Thursday 18 October 2007

WHOSE WOODS ARE THESE ?

Curraghchase Forest Park
(pic by Padraic Charlton)

Curraghchase Cathedral

Here is where
my children and I go
to create an interactive prayer,
where the walls
are of oak, chestnut and willow,
where there are no rows
of uncomfortable benches,
just the easy undulations of the land
and our unending spire is the sky.
Our choir is birdsong
and the intricate hum
of some humans being.
Here there is no glass
to stain the light, so
it can give such glorious life
to so many colours
that they look like
Nature’s language written.
Here we walk and talk
and at the altar
of our abstract consciousness
no sacrifice is ever made
and from there can cascade
so many thoughts
concerning life and birth.
Here is one of the few places on earth
where even a single word of prose
can evolve and become poetry.
Here we make our celestial noise
and know it will be echoed through eternity.

Gerard Sheehy

Gerard Sheehy reading at Cuisle
A Sacred Stillness
Cuisle is really casting its spell as poems cascade like autumnal leaves at readings and gatherings in various city hostelries.The latest offering to gently flutter into my lap is the above piece by Gerard Sheehy, about a favourite haunt of mine the Curraghchase forest park just 10 miles outside the city.

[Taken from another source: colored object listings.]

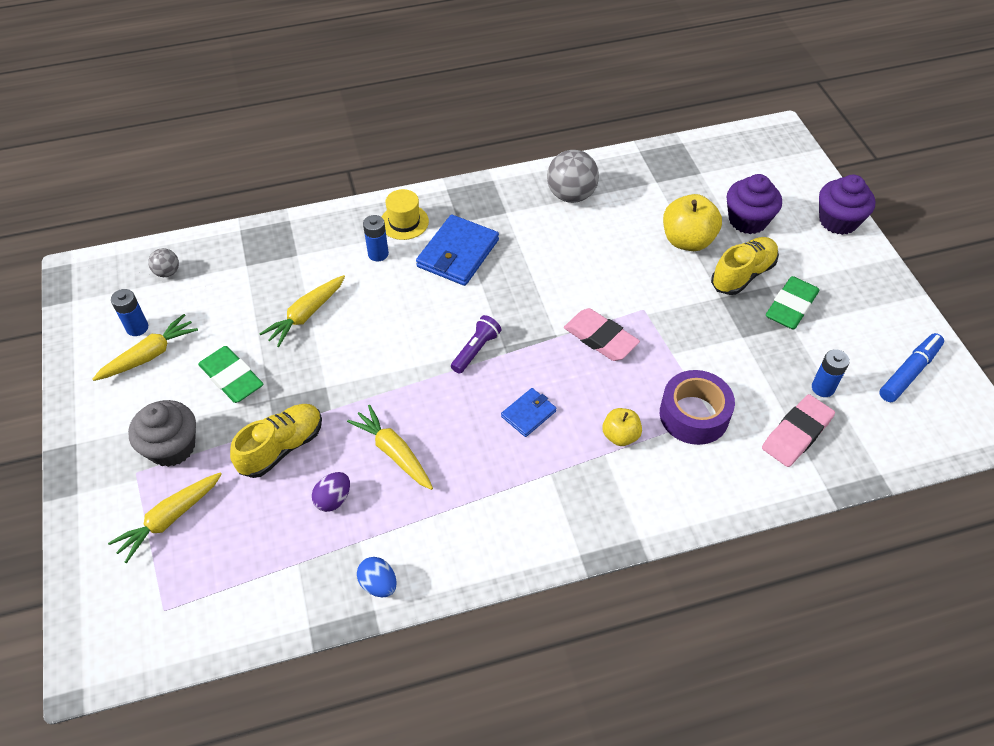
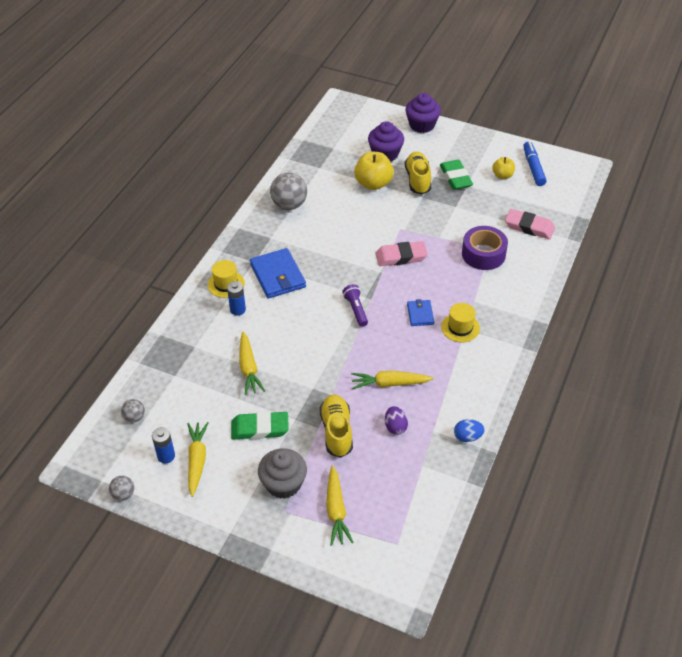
camera: 50 degrees left, 5 degrees down
(66, 328) = (123, 494): none -> grey ball
(547, 467) = (460, 327): none -> yellow hat
(620, 436) = (469, 288): yellow apple -> yellow apple (502, 175)
(796, 434) = (529, 227): pink eraser -> pink eraser turned 60 degrees counterclockwise
(823, 388) = (513, 200): blue battery -> none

This once stately home was the residence of Aubrey De Vere, a man known to turn the odd verse himself back in the nineteenth century, and now accessible to the public ,is a greeny woodland oasis set in the heartland of west Limerick.Gerards poem which (like all his work) he recited from memory ,perfectly captures the almost sacred stillness of the place where prose easily becomes poetry and ‘celestial noise’ has that far reaching echo beyond our time and space.He conveys well the unchurched grandeur of creation where there ‘is no glass / to stain the light’ and ‘ our unending spire is the sky’. No wonder this is the chosen spot for him and his children to go and ‘create an interactive prayer’, indeed the poem itself , it seems to me, could well be read in that same prayerful context.
- Gerard O'Shea-



2 comments:

Tony said...

Beautiful poem!

Anonymous said...

The only Cathederal I know where you have to pay to get in!!